Tuesday marked the 40th anniversary of Henry Aaron’s 715th home run – the home run that broke Babe Ruth’s previous record of 714. Although Aaron, who finished with 755 home runs, has since been passed by Barry Bonds (762), many still consider him the true home run king.

Even, it appears, Bud Selig – despite the fact that the MLB commissioner claims there was never a Steroid Era.

“He shouldn’t have said it that way,” MLB on Fox and MLB Network analyst Ken Rosenthal said on The John Feinstein Show, referring to Selig’s support for Aaron. “He might feel that way. We all might feel that way. But the reality is that within the rules of the time, Barry Bonds broke the record, and that cannot be denied. There was no testing for much of Bonds’ career (and) limited testing for parts of others. I just don’t think you can get into this debate without acknowledging responsibility for what happened – a responsibility that, by the way, lies with all of us.

“To me,” Rosenthal continued, “this is an emotional debate – and it hides and obscures the reality that this happened under baseball’s rules at the time. It can’t be denied.”

Selig claims that while, yes, MLB has cracked down on its drug-testing program, the notion that there was a full-blown Steroid Era is overblown.

Clearly it’s not.

“They certainly have acknowledged through their actions – through the (testing) and penalties and everything else – that there was a steroid problem in baseball,” Rosenthal said. “If not, they wouldn’t have pursued the Biogenesis guys the way they did. They wouldn’t keep strengthening the policy.

“The reality is that certainly there was a Steroid Era, and certainly they’ve taken steps (not to) eliminate it – because it cannot be eliminated – but to reduce the impact and damage of what has been done. That’s good.

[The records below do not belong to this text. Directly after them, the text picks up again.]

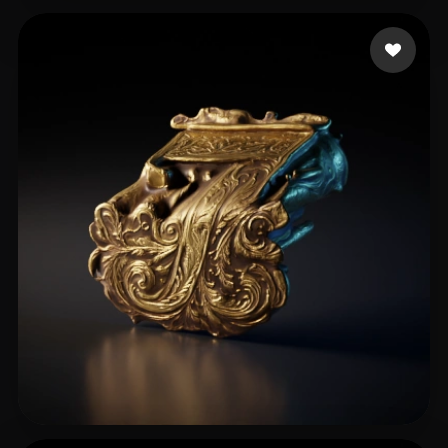
12 点赞
henao johanna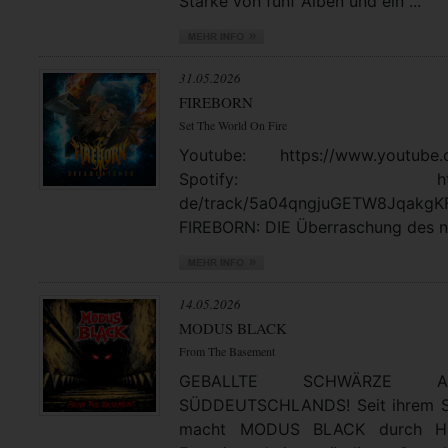
Stärke von fünf Alben und ein ...
31.05.2026
FIREBORN
Set The World On Fire
Youtube: https://www.youtube.
Spotify: https://open
de/track/5a04qngjuGETW8JqakgK
FIREBORN: DIE Überraschung des no
14.05.2026
MODUS BLACK
From The Basement
GEBALLTE SCHWÄRZE
SÜDDEUTSCHLANDS! Seit ihrem St
macht MODUS BLACK durch Hea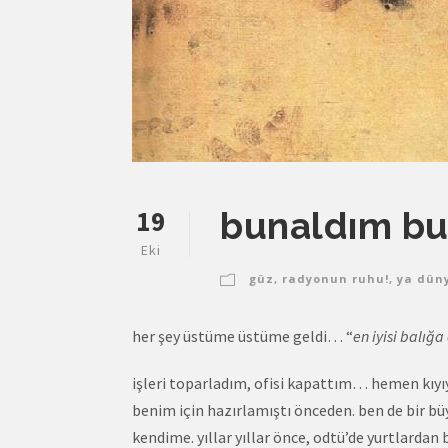
19
bunaldım b
Eki
güz
,
radyonun ruhu!
,
ya dün
her şey üstüme üstüme geldi… “
en iyisi balığ
işleri toparladım, ofisi kapattım… hemen kıyıya
benim için hazırlamıştı önceden. ben de bir 
kendime. yıllar yıllar önce, odtü’de yurtlardan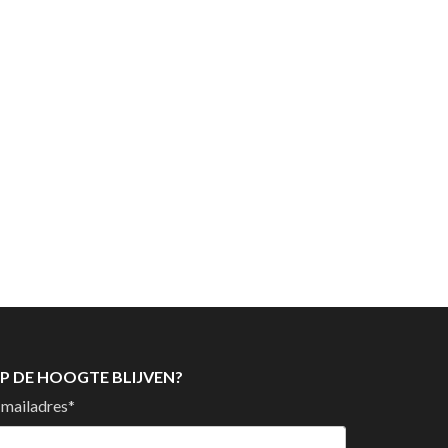
P DE HOOGTE BLIJVEN?
-mailadres
*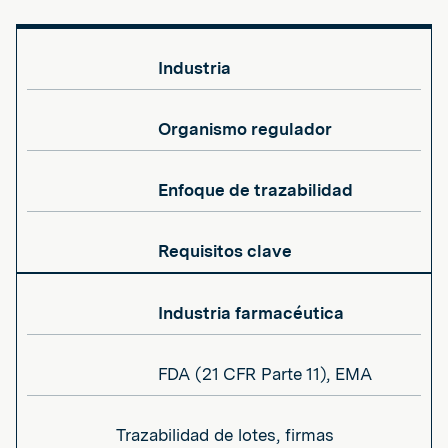
Industria
Organismo regulador
Enfoque de trazabilidad
Requisitos clave
Industria farmacéutica
FDA (21 CFR Parte 11), EMA
Trazabilidad de lotes, firmas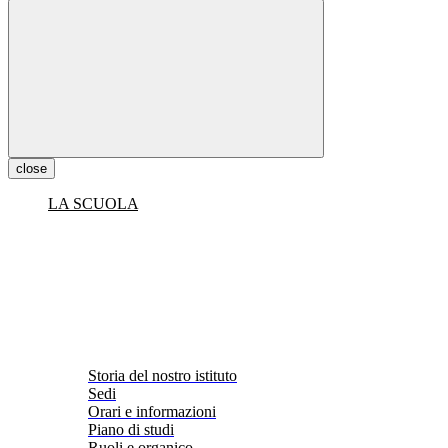
close
LA SCUOLA
Storia del nostro istituto
Sedi
Orari e informazioni
Piano di studi
Ruoli e organico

“But when you say that Barry Bonds is not the true home run king when he has the most home runs under baseball’s rules, I have a little bit of a problem with that.”

Rosenthal also discussed instant replay, which, so far, has been good. Not perfect, but good.

“I like what is happening, that baseball finally is in the right place,” Rosenthal said. “(But) it is a work in progress. Nobody has said that it would be perfect from the get-go, and we’re seeing issues come up almost on a daily basis. It’s going to have to be tweaked along the way. There’s no doubt about that. But I like that it’s there. I like that baseball is saying, ‘Okay, I know it’s not perfect, but we’ll fix it as we go along.”

Feinstein also acquired about Stephen Strasburg, who has looked very human through two starts this year. In fact, he’s 0-1 with a 6.10 ERA and has allowed seven runs in 10 and 1/3 innings.

“I expect – as a lot of people expected – that he would be really good this year,” Rosenthal said. “So far, that hasn’t happened. But it’s two starts, and I’m not going to make much of a judgment off of two starts. If he does not get better – if he is kind of this inconsistent guy all year long – then you’ll have something. But it’s a little too early to make any declarations there. I want to see how it goes the rest of the way.”